We thank Reviewer YGYg for the detailed feedback and hope that we have addressed your comments and improved your opinion of our work.
Thank you for the rebuttal and congratulations for the nice work! I have increased my score. I presumed that MMD will be computed on the sample shown to the buyer. It would be nice to have some discussion in the paper to avoid this confusion.
Minor stuff: please improve the presentation of results in the tables.
You don't have to respond to this. I am curious about, how vendors can create the samples without revealing too much. In particular in your setting, as a buyer I can collect the freely visible samples from multiple vendors and train a model. If the vendor distributions are diverse enough then a buyer would still be able to get a very good model from those free samples (freeloader, lol). I am curious about when such freeloading is possible and when it is not, theoretically and can the vendors do something to prevent it. If it requires them to co-ordinate that might introduce conflicts.
We would like to thank Reviewer YGYg for acknowledging our rebuttal and increasing the score.

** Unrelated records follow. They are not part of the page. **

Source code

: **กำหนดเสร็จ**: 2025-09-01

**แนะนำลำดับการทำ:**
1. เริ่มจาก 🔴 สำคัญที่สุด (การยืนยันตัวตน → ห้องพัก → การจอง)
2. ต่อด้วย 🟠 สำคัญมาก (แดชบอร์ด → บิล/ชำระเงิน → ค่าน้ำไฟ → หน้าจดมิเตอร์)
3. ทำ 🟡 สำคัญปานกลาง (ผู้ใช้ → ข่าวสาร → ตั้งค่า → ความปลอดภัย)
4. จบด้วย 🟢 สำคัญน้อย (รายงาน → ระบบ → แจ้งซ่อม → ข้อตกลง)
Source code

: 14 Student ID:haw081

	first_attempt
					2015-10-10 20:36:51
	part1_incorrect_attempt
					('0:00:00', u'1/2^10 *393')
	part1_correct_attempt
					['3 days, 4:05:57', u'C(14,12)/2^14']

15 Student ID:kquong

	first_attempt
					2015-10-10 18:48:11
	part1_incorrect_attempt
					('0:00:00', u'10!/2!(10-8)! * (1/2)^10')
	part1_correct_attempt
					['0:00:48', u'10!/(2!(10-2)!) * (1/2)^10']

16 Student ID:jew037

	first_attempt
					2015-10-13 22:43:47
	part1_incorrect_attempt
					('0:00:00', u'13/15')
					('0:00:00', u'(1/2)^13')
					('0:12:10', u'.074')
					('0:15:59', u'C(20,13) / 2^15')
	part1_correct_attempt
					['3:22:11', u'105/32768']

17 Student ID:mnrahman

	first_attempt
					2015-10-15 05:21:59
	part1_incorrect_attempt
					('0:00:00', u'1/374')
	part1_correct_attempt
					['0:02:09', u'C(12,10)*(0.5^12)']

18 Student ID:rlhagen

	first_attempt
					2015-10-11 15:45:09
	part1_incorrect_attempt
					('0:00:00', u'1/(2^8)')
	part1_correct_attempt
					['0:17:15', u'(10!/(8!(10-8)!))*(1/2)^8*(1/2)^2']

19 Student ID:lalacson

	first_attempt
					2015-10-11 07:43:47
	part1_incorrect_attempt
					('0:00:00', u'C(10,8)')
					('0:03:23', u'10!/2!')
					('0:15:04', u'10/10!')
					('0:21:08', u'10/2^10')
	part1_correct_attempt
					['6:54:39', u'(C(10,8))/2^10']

We will definitely take note of your feedback and incorporate it into our revision.
As for your question on if/"how vendors can create the samples without revealing too much", and if it requires coordination among vendors and its implications, we believe it to be an interesting avenue to explore an algorithmic solution intersecting statistics/machine learning and game theory and will definitely note this in our revision.
Thanks again for your encouraging feedback and helpful comments.

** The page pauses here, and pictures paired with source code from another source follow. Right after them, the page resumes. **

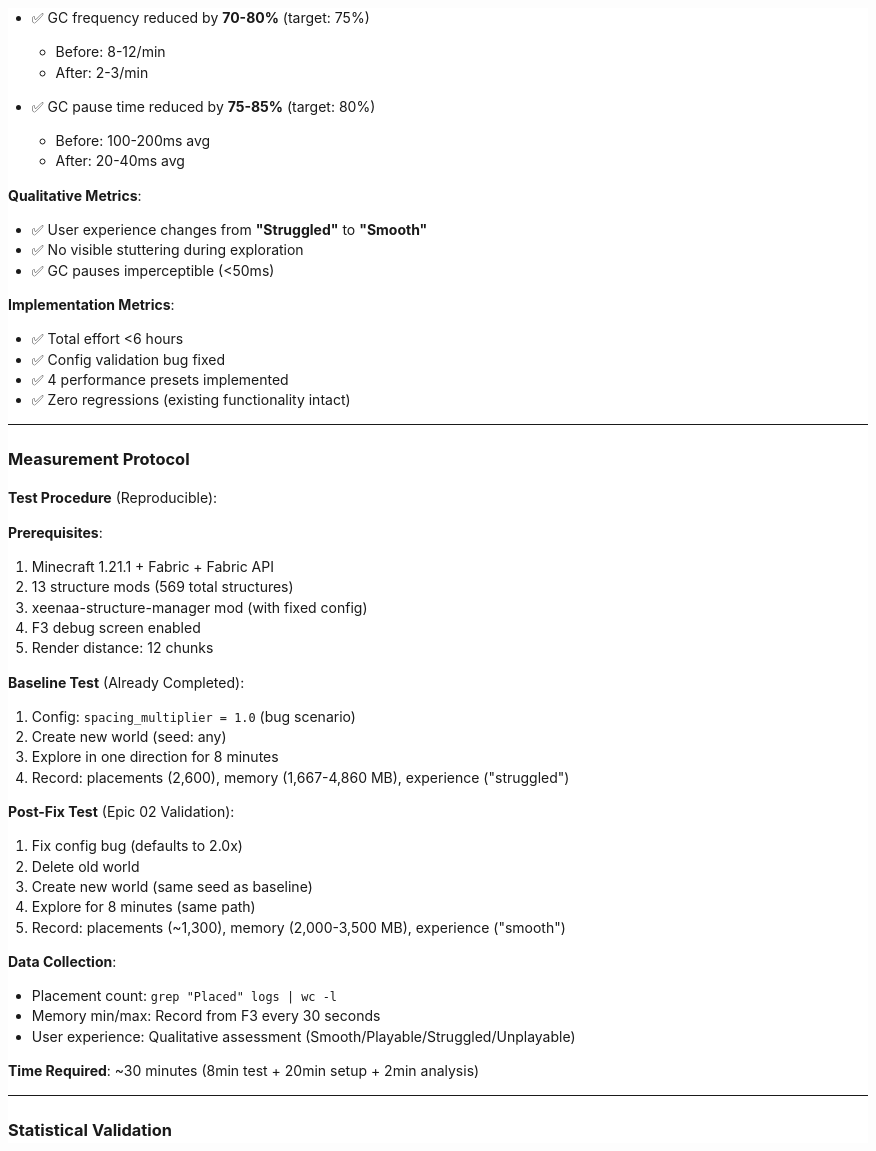 - ✅ GC frequency reduced by **70-80%** (target: 75%)
  - Before: 8-12/min
  - After: 2-3/min

- ✅ GC pause time reduced by **75-85%** (target: 80%)
  - Before: 100-200ms avg
  - After: 20-40ms avg

**Qualitative Metrics**:
- ✅ User experience changes from **"Struggled"** to **"Smooth"**
- ✅ No visible stuttering during exploration
- ✅ GC pauses imperceptible (<50ms)

**Implementation Metrics**:
- ✅ Total effort <6 hours
- ✅ Config validation bug fixed
- ✅ 4 performance presets implemented
- ✅ Zero regressions (existing functionality intact)

---

### Measurement Protocol

**Test Procedure** (Reproducible):

**Prerequisites**:
1. Minecraft 1.21.1 + Fabric + Fabric API
2. 13 structure mods (569 total structures)
3. xeenaa-structure-manager mod (with fixed config)
4. F3 debug screen enabled
5. Render distance: 12 chunks

**Baseline Test** (Already Completed):
1. Config: `spacing_multiplier = 1.0` (bug scenario)
2. Create new world (seed: any)
3. Explore in one direction for 8 minutes
4. Record: placements (2,600), memory (1,667-4,860 MB), experience ("struggled")

**Post-Fix Test** (Epic 02 Validation):
1. Fix config bug (defaults to 2.0x)
2. Delete old world
3. Create new world (same seed as baseline)
4. Explore for 8 minutes (same path)
5. Record: placements (~1,300), memory (2,000-3,500 MB), experience ("smooth")

**Data Collection**:
- Placement count: `grep "Placed" logs | wc -l`
- Memory min/max: Record from F3 every 30 seconds
- User experience: Qualitative assessment (Smooth/Playable/Struggled/Unplayable)

**Time Required**: ~30 minutes (8min test + 20min setup + 2min analysis)

---

### Statistical Validation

We wish to thank the reviewers for reviewing our paper and providing the detailed feedback. We especially appreciate the positive feedback on the novelty of our work (all reviewers), the clarity of presentation (Reviewers s86g, Sj3P), and the quality of our results (all reviewers).

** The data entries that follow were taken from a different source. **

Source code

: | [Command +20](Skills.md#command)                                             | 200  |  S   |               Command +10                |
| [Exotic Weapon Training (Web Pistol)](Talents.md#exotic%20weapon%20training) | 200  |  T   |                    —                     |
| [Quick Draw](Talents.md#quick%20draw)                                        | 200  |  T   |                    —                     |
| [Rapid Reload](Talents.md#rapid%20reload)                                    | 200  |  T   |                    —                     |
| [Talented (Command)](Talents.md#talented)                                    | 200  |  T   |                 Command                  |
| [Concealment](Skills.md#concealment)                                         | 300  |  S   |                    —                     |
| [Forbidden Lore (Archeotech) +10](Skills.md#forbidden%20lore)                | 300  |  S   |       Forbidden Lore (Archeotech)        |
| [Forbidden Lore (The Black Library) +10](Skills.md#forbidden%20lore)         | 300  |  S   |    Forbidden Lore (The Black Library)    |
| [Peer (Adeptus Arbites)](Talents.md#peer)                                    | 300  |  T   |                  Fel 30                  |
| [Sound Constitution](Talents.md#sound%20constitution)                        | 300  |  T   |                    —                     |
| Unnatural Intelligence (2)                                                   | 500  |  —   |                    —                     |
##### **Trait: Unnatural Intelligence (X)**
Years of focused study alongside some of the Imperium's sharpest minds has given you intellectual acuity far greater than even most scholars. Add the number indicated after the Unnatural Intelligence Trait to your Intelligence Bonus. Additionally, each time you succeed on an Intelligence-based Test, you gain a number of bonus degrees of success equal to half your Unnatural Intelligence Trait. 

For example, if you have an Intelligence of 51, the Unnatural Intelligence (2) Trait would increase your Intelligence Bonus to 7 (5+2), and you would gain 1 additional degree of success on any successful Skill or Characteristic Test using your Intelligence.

We include some additional experimental results (and the detailed settings) mentioned by Reviewer s86g in response.pdf:
- Figure 11 plots the valuation scores vs. error levels of distributions and fitted linear regression, for different number of vendors.
- Table 22 tabulates the "accuracy" (measured by Pearson coefficient) of our proposed valuation scores ( in Equation 5) with mean and standard error over independent trials for up to vendors.
The paper studies the question of data valuation of a distribution when presented with a sample. The reviewers universally liked the paper and the contributions, I encourage the authors to take into account the points raised in the rebuttal and incorporate some of their new experiments into the final version of the paper.